Now, I can think of any obscure topic and zoom in to outer-computerworld to find an answer from other career know-it-alls. (There is a club.) The answer might not actually be right, but that's inconsequential really. I can look at anything. I can even look at lots of things I didn't mean to look at. For example, I now know that if I want to go to the White House (in DC) web site, I have to go to WhiteHouse dot GOV, not dot COM. (Don't do it. You'll regret it!) The world is a frightening place.

And then there's a whole slew of other deviations from the old traditional way of doing things....

Phones. They go with us. Everywhere. It's magical. I can stand outside of some one's house and call them to "see if they're home" when I can see them in their kitchen window making dinner! Then I can bust them on Facebook when they post that they are in China posting Photoshopped photos of themselves on the Great Wall of China by asking if I can stop by for dinner since I'm "in the neighborhood".

Music. Doesn't. Exist. Anymore. It's all just an illusion. You give Apple money. They play the song on a device that is completely unique and incompatible with any other device. "Proprietary," they call it. "Rip off," I call it. You can't even will your music to someone when you die.

Journals or diaries are now blogs (web-logs) which are technically diaries with personal, private ideas out there for public shredding consumption and COMMENT. (Yet, for some reason, we are all still very wrapped up in our privacy rights.) We publish our business, a few people read it, probably laugh at us, and go on with their day. Crazy. Right?

Social media. Facebook where one hooks-up with everyone with whom one has ever crossed paths. And I'm talking everyone. It is sooo awesome! It helps us visit the uncomfortable worlds of our past and present. Simultaneously! And, Twitter which, frankly, I still (after 7 years) don't get. I need more than 140 characters per thought. But it is perfect for all those kids who can't string more than that together even with a gun to their head.

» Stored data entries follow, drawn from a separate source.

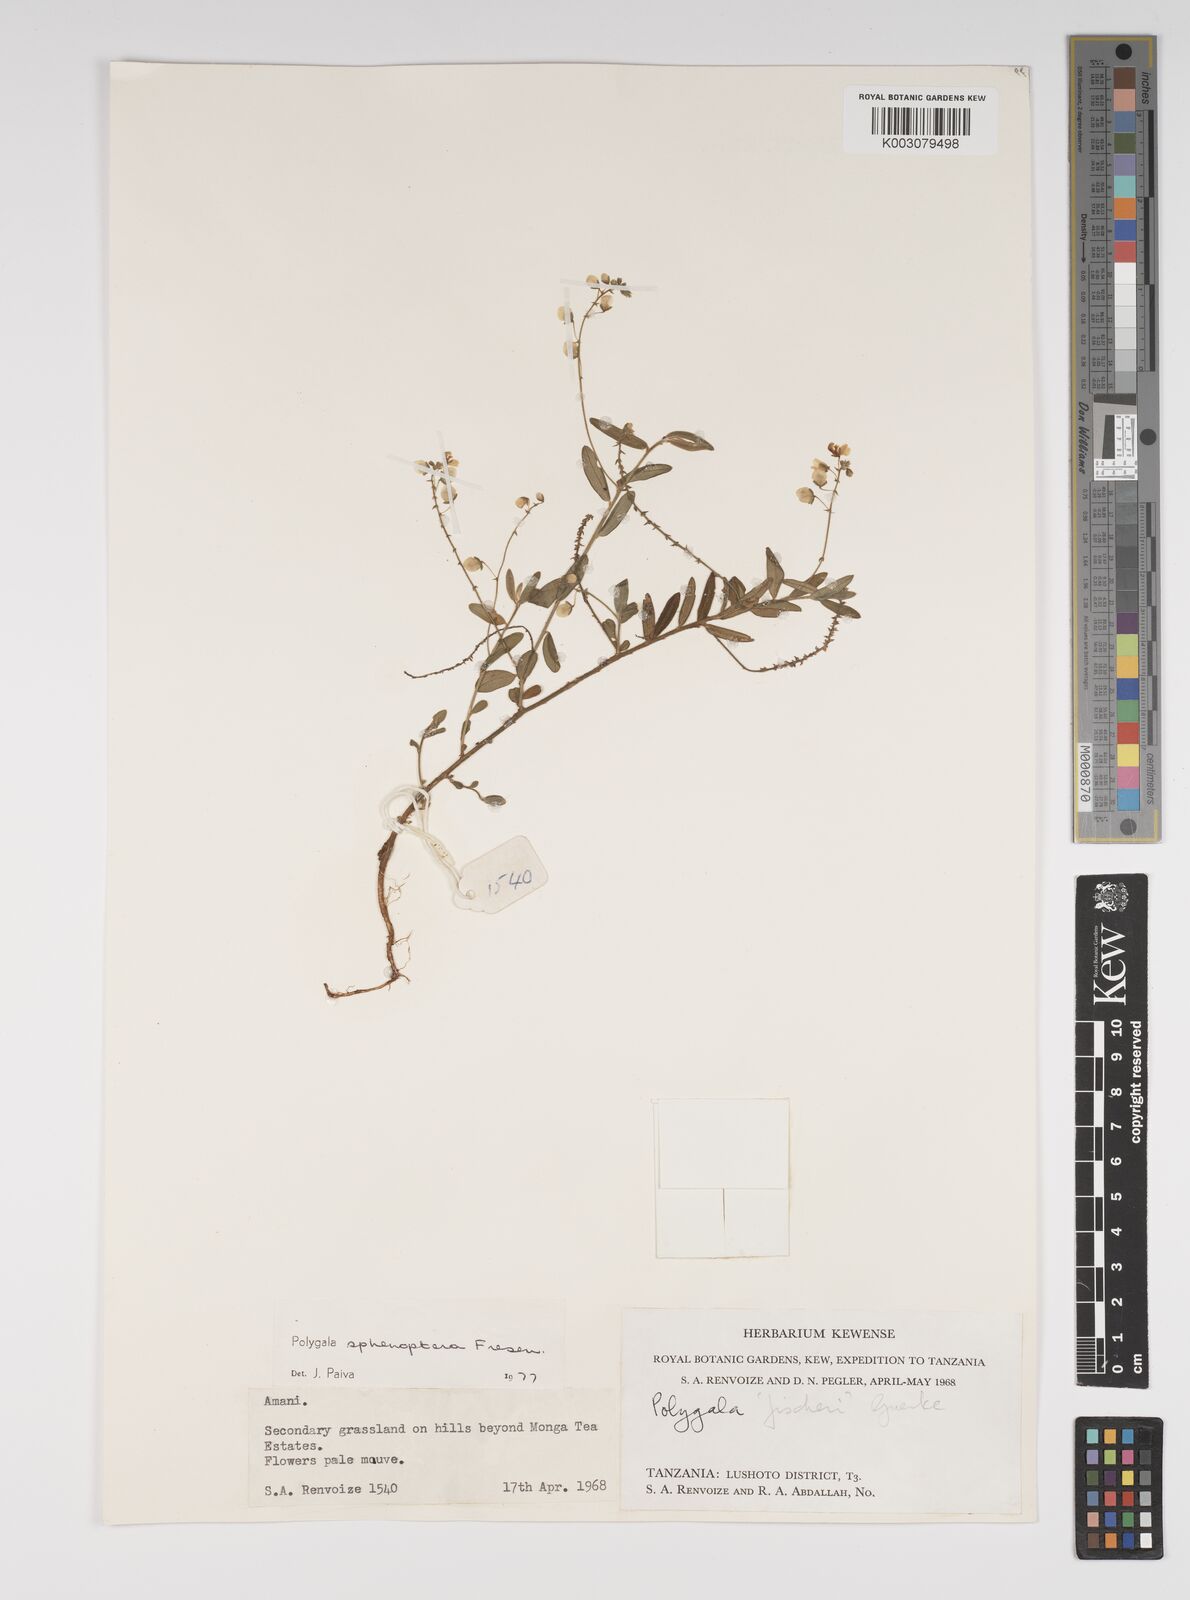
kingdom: Plantae
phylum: Tracheophyta
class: Magnoliopsida
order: Fabales
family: Polygalaceae
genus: Polygala
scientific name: Polygala sphenoptera
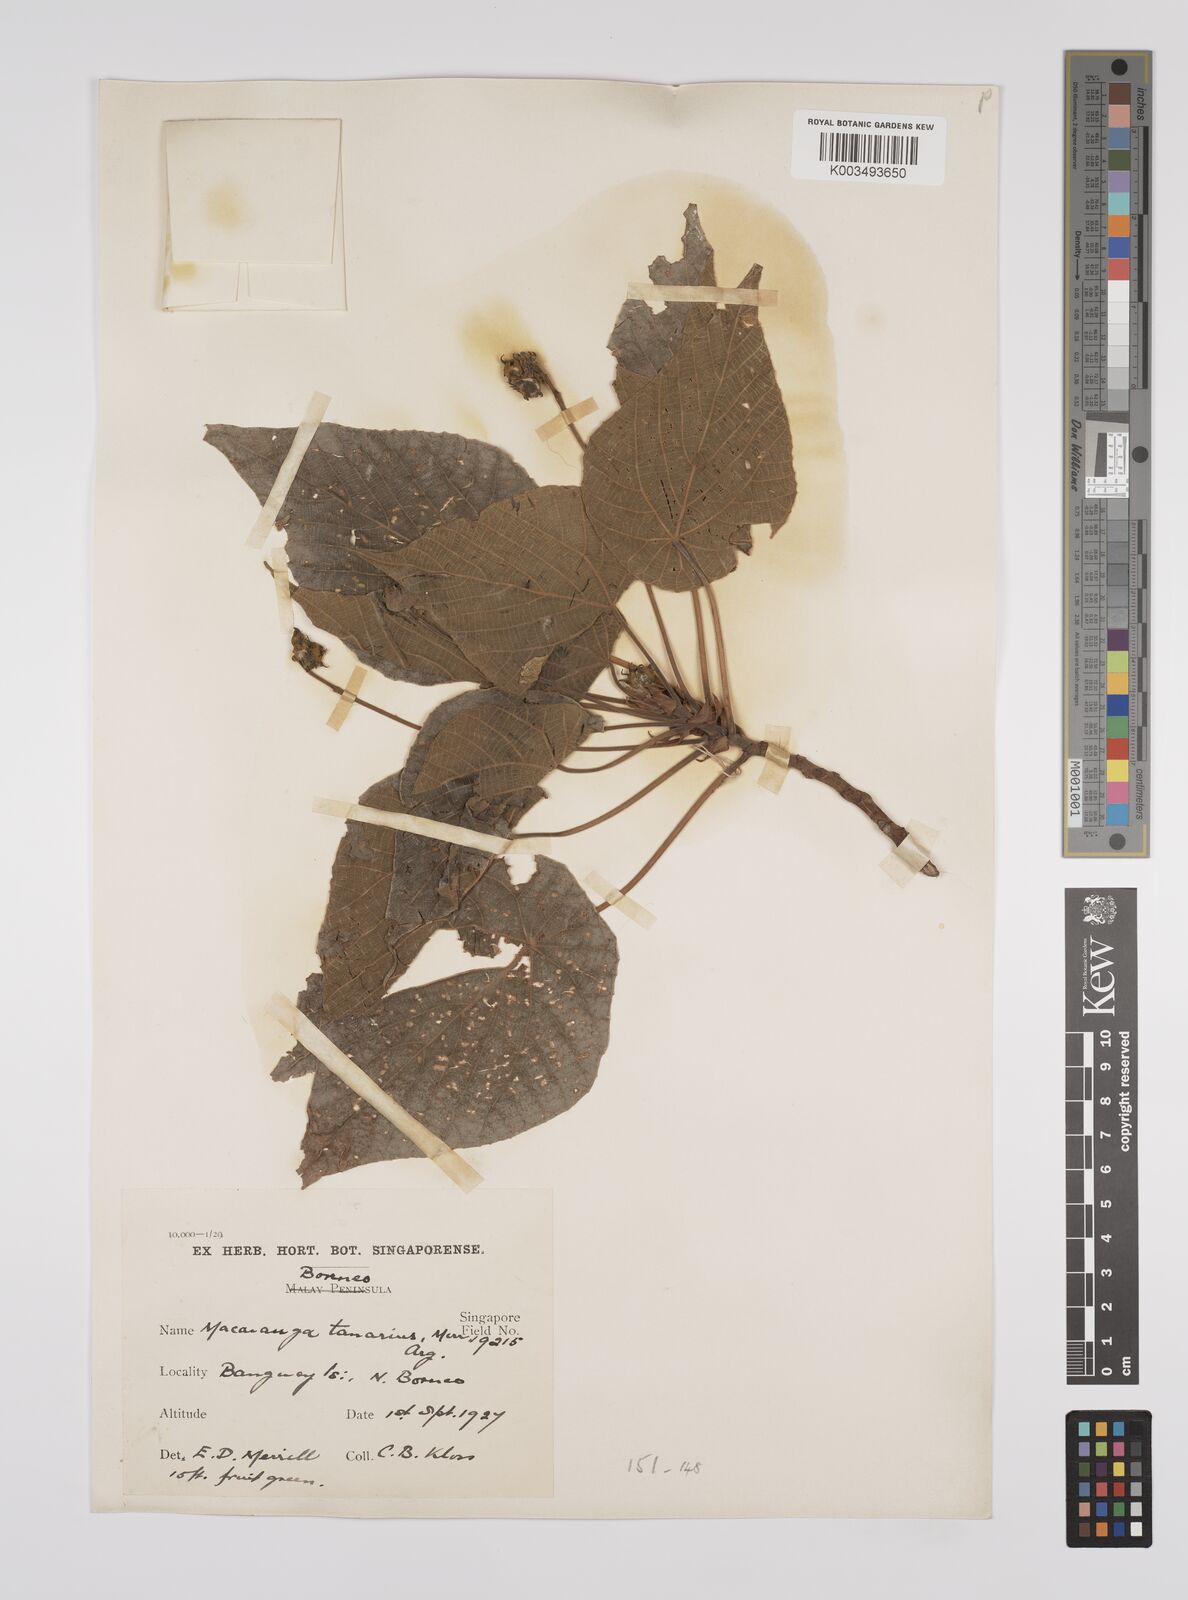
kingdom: Plantae
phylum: Tracheophyta
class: Magnoliopsida
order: Malpighiales
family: Euphorbiaceae
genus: Macaranga
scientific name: Macaranga tanarius
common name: Parasol leaf tree
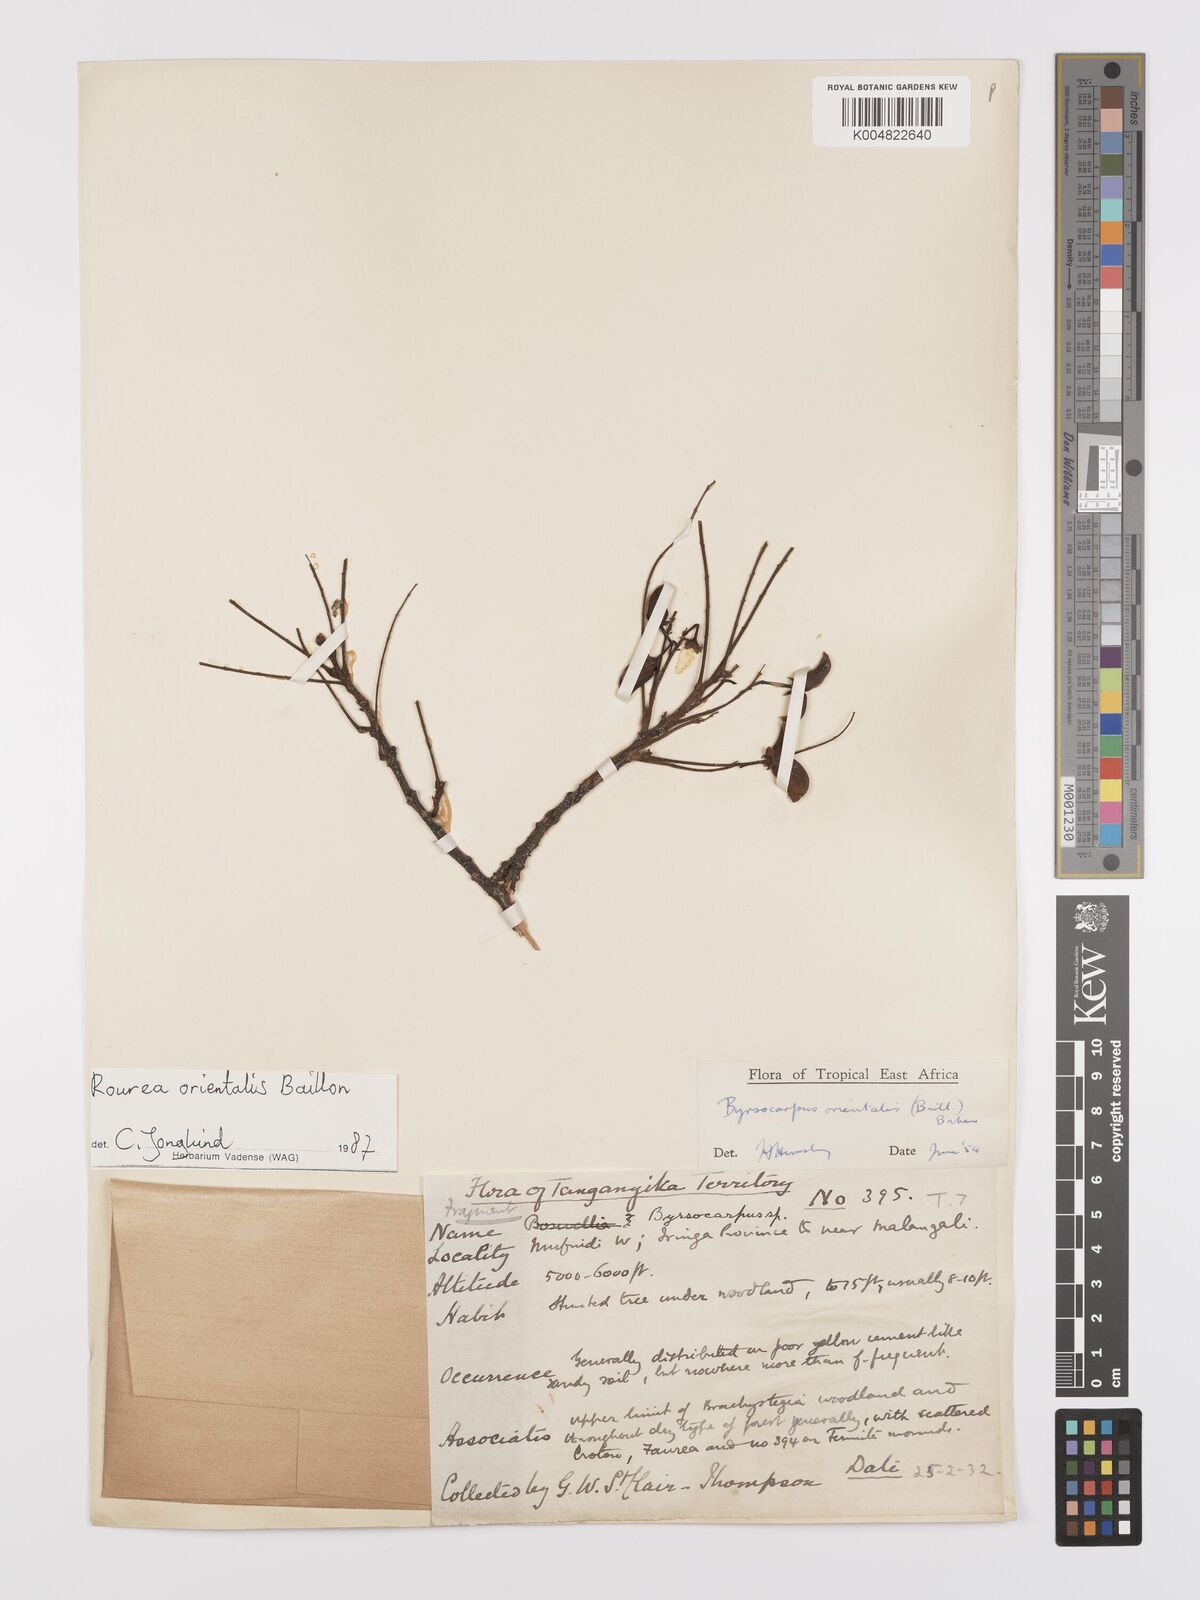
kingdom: Plantae
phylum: Tracheophyta
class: Magnoliopsida
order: Oxalidales
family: Connaraceae
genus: Rourea
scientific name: Rourea orientalis
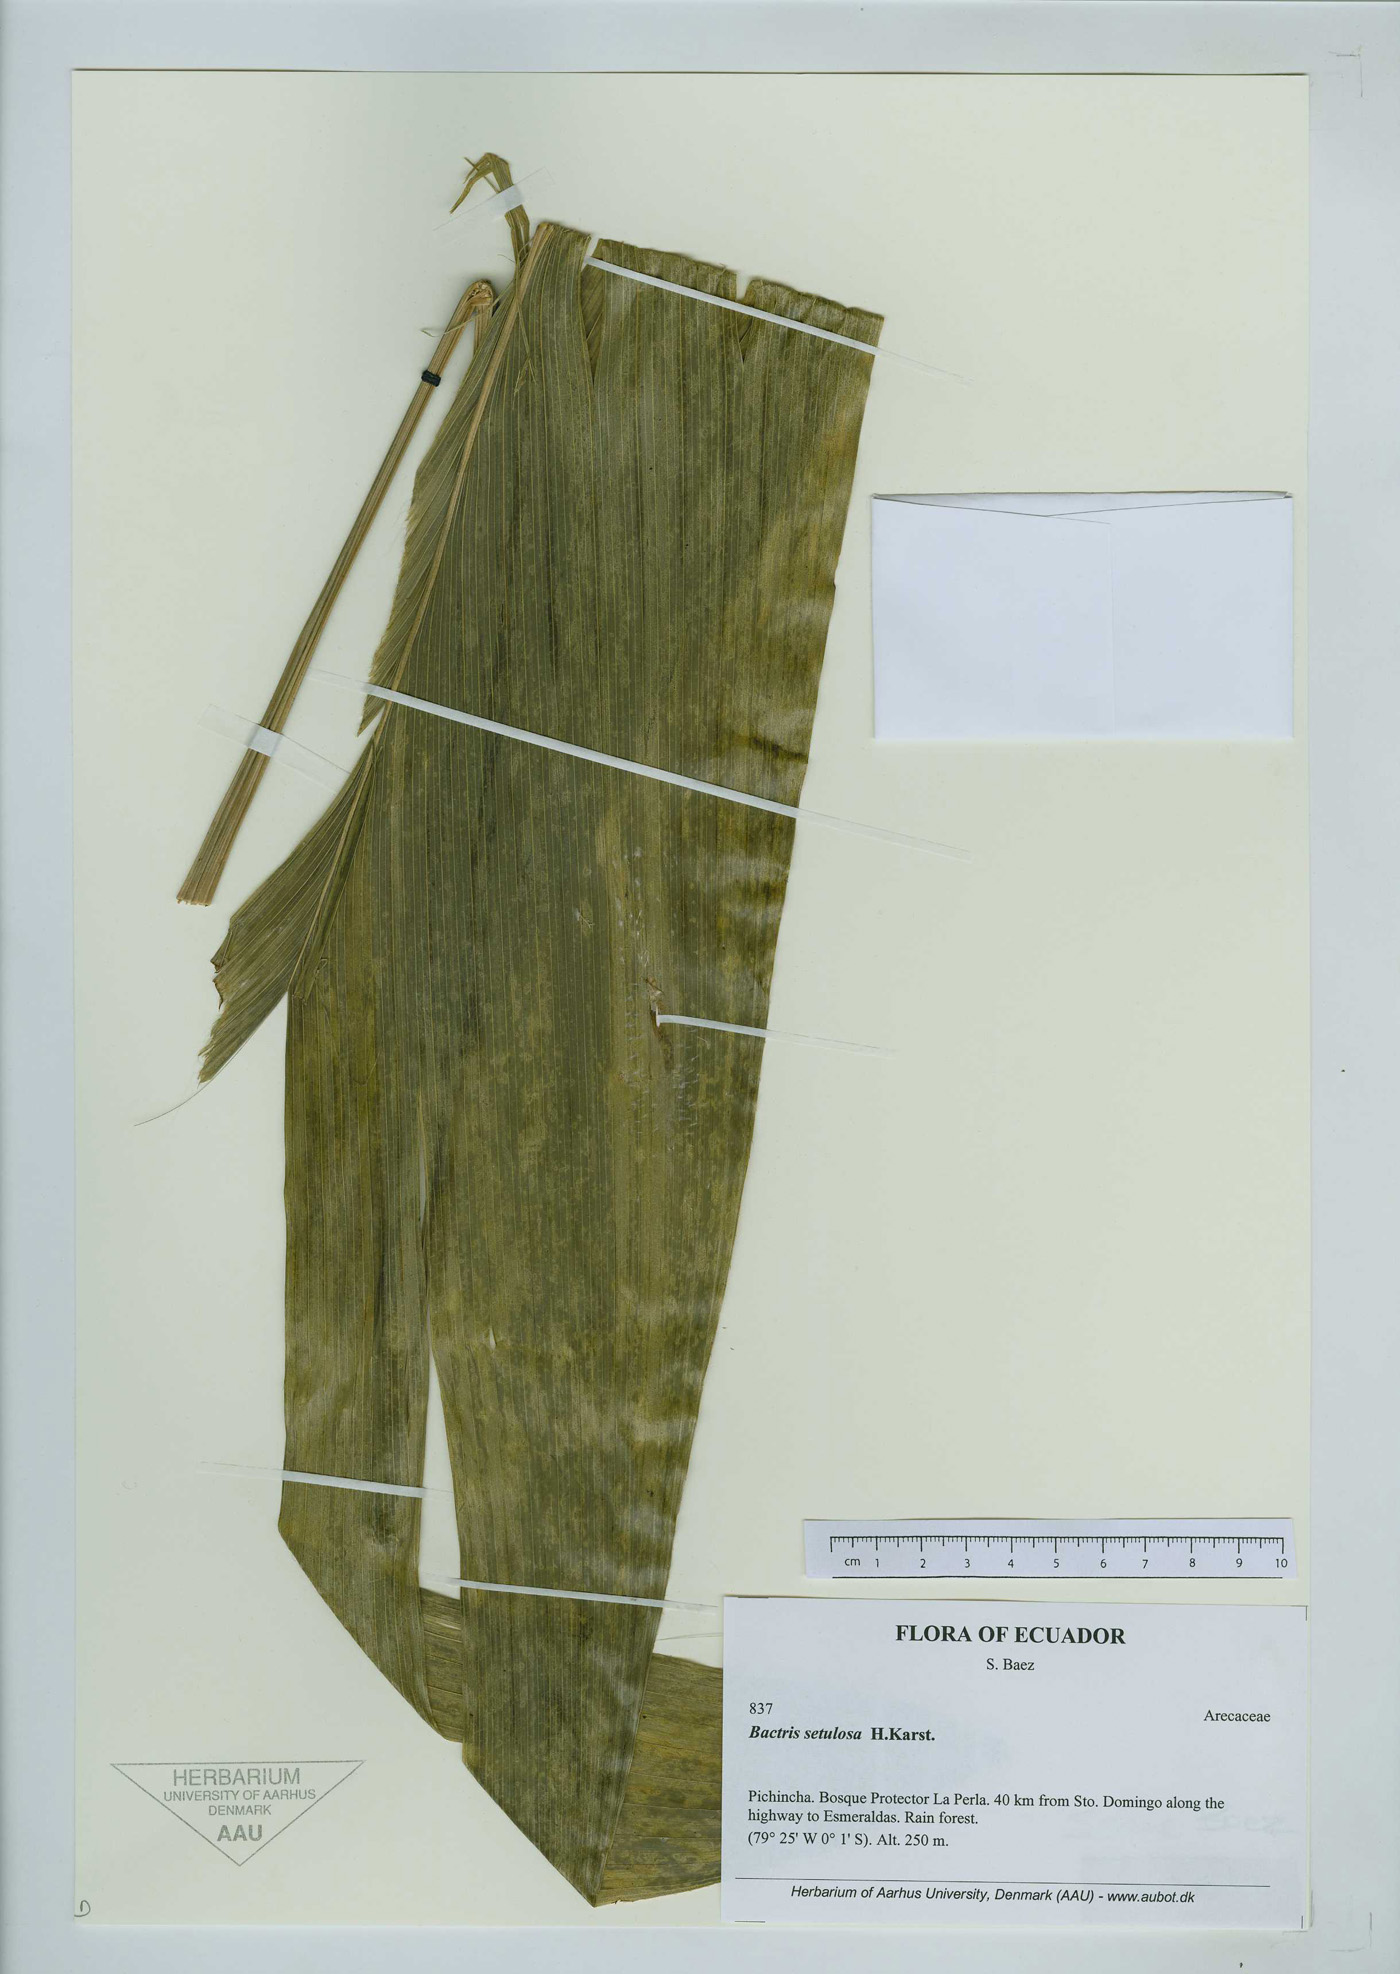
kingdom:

In the meantime, computers are getting smarter and people are getting stupider. (Sounds wrong, I know, but it's the right word. The internet says so.) We need less people to do the same amount of things; yet the populations abounds. Someone needs to create an effective method of dumbing down the computer population so that the human population will still have options for a paycheck. That master mind will make a bundle!

That's it. Told you I wasn't going anywhere with it. Thanks for stopping by.